[[ Data listing open ]]

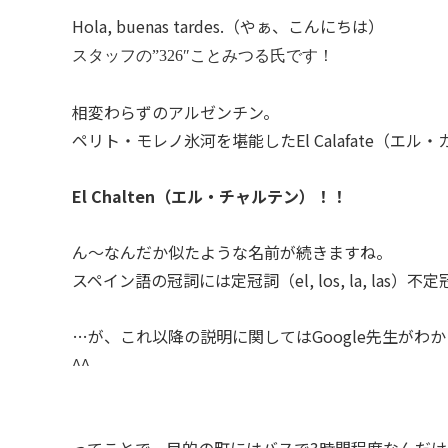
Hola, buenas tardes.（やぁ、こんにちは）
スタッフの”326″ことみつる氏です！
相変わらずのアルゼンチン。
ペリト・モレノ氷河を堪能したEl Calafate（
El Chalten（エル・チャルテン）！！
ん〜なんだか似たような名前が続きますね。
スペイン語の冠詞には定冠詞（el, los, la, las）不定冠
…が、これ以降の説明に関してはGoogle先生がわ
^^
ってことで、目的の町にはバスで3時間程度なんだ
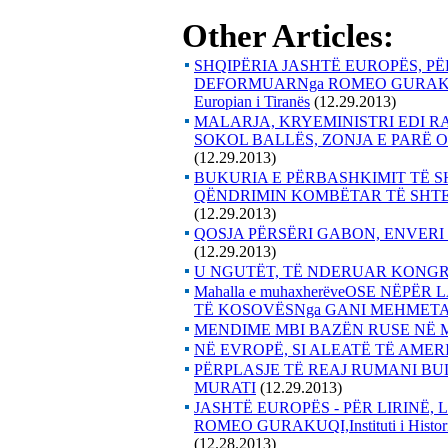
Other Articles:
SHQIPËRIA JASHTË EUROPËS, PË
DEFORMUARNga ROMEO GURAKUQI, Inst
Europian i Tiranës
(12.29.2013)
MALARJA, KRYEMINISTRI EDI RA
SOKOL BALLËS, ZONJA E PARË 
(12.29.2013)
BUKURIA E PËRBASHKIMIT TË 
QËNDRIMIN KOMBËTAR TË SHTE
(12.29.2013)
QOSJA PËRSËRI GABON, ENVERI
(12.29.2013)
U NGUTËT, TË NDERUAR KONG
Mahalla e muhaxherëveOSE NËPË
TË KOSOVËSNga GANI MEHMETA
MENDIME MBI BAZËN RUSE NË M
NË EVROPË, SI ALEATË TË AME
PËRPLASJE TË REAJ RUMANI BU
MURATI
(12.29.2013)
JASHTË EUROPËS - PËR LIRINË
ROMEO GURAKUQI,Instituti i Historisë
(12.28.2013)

[[ Data listing closed ]]
[[ Data listing open ]]

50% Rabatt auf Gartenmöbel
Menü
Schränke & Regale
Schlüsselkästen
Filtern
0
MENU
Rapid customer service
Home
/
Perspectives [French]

[[ Data listing closed ]]
[[ Data listing open ]]

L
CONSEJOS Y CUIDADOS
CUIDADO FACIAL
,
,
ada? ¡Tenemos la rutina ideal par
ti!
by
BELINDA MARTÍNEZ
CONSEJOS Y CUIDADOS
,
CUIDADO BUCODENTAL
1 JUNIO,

[[ Data listing closed ]]

▸ **What to produce**: Reproduce the part of the data that opens with the line containing "50% Rabatt auf Gartenmöbel" and closes with the line containing "Perspectives [French]". Replace "Rapid customer service" with "Fast customer service" and leave everything else unchanged.

▸ **Task answer**:
50% Rabatt auf Gartenmöbel
Menü
Schränke & Regale
Schlüsselkästen
Filtern
0
MENU
Fast customer service
Home
/
Perspectives [French]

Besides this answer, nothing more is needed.